Money Isn’t the Big Factor
The whole point of selling my house was to give myself the freedom to do work that I enjoy doing rather than forcing me to work jobs I can afford to live on. Of course, I will need some income to cover basic necessities. But I’ve whittled down my definition of basic necessities such that I could live on less than $12,000 a year after taxes. I should note, however, that that figure doesn’t include health insurance (the cost or necessity of which is up in the air between current attempts to repeal the ACA and my change in employment status). Nor does it include money for travel expenses or to continue my haunt crafting.

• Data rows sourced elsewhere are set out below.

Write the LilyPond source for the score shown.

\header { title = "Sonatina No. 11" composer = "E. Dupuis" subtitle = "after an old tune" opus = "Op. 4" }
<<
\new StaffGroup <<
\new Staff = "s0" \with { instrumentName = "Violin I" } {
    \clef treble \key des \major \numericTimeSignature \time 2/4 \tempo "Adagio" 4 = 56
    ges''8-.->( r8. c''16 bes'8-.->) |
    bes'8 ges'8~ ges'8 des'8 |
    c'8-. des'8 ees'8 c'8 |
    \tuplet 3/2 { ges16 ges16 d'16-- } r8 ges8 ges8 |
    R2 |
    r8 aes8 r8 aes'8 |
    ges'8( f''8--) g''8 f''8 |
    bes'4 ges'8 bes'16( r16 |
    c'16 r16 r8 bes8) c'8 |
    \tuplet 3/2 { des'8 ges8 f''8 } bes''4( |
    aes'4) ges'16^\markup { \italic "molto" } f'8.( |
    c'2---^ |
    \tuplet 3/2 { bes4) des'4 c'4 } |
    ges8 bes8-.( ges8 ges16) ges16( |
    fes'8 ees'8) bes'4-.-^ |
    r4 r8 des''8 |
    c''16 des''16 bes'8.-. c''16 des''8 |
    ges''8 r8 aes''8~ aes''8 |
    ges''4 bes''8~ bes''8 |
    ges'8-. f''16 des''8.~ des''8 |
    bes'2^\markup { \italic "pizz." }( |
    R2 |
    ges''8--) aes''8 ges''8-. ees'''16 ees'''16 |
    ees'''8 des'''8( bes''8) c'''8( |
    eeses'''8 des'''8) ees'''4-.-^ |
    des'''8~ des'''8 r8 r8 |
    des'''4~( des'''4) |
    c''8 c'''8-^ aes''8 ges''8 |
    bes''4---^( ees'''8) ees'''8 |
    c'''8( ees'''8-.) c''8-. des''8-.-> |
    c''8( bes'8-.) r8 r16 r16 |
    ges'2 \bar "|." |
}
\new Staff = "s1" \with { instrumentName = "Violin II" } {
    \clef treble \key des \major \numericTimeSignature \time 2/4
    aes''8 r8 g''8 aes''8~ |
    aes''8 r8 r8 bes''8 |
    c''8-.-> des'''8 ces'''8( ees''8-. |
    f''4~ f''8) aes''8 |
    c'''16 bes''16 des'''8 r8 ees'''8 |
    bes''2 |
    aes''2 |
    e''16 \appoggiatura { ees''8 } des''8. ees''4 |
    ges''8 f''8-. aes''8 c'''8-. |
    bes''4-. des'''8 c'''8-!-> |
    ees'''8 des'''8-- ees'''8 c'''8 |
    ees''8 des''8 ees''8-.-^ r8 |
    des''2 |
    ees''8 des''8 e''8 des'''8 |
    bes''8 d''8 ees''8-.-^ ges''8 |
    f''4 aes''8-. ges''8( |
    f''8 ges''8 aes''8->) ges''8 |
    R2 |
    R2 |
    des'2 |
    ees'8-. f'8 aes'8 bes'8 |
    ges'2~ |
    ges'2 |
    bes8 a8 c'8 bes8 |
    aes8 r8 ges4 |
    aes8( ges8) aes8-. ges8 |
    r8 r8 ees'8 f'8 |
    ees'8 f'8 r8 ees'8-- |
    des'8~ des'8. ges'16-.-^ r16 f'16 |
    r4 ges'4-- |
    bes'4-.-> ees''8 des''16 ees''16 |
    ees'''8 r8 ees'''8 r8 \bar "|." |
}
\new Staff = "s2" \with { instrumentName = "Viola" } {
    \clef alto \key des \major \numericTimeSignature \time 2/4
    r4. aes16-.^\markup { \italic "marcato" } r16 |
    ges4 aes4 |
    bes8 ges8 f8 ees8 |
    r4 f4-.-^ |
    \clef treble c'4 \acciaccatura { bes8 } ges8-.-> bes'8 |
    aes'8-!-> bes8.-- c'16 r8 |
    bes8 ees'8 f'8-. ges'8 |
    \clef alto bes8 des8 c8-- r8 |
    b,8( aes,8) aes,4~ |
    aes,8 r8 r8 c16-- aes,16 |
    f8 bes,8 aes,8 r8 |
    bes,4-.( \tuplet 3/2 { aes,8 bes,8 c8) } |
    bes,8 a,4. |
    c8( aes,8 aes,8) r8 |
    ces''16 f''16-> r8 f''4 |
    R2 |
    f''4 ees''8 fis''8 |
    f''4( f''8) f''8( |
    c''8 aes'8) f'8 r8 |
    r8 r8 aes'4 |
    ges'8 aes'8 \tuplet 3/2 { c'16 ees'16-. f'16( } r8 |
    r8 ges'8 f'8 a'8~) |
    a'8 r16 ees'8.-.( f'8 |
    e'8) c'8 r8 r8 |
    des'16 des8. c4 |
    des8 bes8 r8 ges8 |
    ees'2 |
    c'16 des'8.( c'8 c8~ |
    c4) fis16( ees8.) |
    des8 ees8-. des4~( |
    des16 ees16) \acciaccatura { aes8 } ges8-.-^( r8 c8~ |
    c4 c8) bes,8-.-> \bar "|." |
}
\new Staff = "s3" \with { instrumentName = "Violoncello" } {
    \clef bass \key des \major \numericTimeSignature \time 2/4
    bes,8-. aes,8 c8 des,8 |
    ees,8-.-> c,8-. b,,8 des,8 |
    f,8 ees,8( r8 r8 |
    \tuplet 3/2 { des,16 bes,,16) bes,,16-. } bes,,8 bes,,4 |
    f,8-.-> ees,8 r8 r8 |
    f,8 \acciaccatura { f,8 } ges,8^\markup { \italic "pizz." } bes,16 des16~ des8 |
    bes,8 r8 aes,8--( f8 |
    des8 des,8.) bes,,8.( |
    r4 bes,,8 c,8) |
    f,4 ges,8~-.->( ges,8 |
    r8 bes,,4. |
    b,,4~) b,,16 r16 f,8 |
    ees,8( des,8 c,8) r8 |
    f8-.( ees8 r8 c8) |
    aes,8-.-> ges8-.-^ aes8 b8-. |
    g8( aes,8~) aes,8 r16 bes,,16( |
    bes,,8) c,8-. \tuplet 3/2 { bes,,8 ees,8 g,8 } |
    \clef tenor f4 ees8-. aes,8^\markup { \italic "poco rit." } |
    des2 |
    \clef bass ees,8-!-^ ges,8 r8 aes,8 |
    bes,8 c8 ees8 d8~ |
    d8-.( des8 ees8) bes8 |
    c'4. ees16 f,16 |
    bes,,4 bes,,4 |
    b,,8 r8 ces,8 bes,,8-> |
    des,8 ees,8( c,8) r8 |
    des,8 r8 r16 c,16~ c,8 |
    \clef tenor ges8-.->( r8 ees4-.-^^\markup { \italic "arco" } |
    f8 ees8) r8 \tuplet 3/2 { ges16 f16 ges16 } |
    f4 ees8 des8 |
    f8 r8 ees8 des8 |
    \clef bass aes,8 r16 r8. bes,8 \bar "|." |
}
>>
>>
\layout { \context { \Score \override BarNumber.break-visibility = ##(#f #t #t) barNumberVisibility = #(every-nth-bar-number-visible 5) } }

Because I’m not holding out for a large wage or salary, you would think that will leave me open to my pick of jobs. But you would be mistaken. On the contrary – the number of jobs I can realistically take is pretty small.
Relevant Factors and Criteria
First of all, I’ve got to consider my dog, Remy. Being a self-employed work-at-home attorney has been an ideal living arrangement for the two of us. But since I’m the only human being in our “pack”, leaving to go to work creates new obstacles for caring for Remy. Giving Remy up for adoption is not an option. Caring for her is my only remaining responsibility, and I don’t intend to welsh on it. And placing her in daycare is both expensive and tedious.
My best options are to find roommates (or a partner) who can help me watch her for part of the day, find a job where I can bring Remy with, or find a part-time job so I don’t have to leave her alone for 8+ hours a day.
I don’t intend to stop travelling once the North American Tour is over, either, so I need a job that has some flexibility or mobility. A seasonal job, a job that necessarily includes travel, or a travel-related job are all ideal options here.
As antisocial as I am, I am also looking for a job where I have a lot of independence and am not required to interact much with customers, clients, or even bosses.
But most importantly, I have to enjoy the work. There’s no point in going through all of this upheaval in retiring from law and selling my home if I’m just going to wind up back in another job I hate. On that note, I also intend to avoid large corporate employers.
Finally, I’ve got to find an employer who is either willing to overlook my past employment experience or not ask too many questions about it. Kids – remember that an education closes more doors than it opens. You’d be surprised at the jobs you will be turned down for because you’re overqualified.
Some Employment Ideas I’ve Had
I’ve got a pretty long and growing list of potential jobs that fits one or more of the criteria I’ve described above.
- Haunt Jobs
- Travel Jobs
- Truck Driving
- Flight / Train / Ship Attendant, Deckhand
- Festival or Carnival Circuit
- Tour Guide
- Speaking Engagements
- Location Independent Jobs
- Travel Writer
- Blogger / Podcaster
- Virtual Assistant
- Mentor / Instructor / Guide / Coach
- Seasonal Jobs
- US Forest Service
- National Park Service
- Ex-Pat Jobs
- Foreign Service
- English Teacher
- Au Pair
- Peace Corps
- Drifter Jobs
- Food Service
- Housekeeping / Hospitality
- Hotel Work
- Street Vendor / Performer
- Other Ideas
- Morgue Attendant or Technician
- Theatrical Work
Is Self-Employment the Way to Go?
As appealing to me as some of the items on that list are, not a single one of them is perfect. Not one meets all of my criteria (though a few come close).
It might be that the only way for me to exert as much control over my future occupation as I want is to start another business. I won’t have the consistency of a paycheck (but how many jobs nowadays can even boast a steady paycheck, let alone job security?). On the other hand, I can control my hours, work environment, interaction with people, not answer to a boss, and do work I love.
My two biggest ideas for a new business are to either continue crafting corpses and haunt props and selling them online, or to establish a haunt production company.
If I spend wisely during the North American Tour, the proceeds from the sale of my home should be enough seed money to start either business. Crafting and selling corpses is a lot simpler and I could begin to see returns on that work relatively soon. The production company has a lot more risks and would be a massive undertaking. But I don’t want to produce a standard haunted house. I am leaning toward a traveling haunt performance group. (I was thinking of a haunted theatrical production company, but given the low interest in classical theatre in modern times, I’m probably better off pitching it as live entertainment.)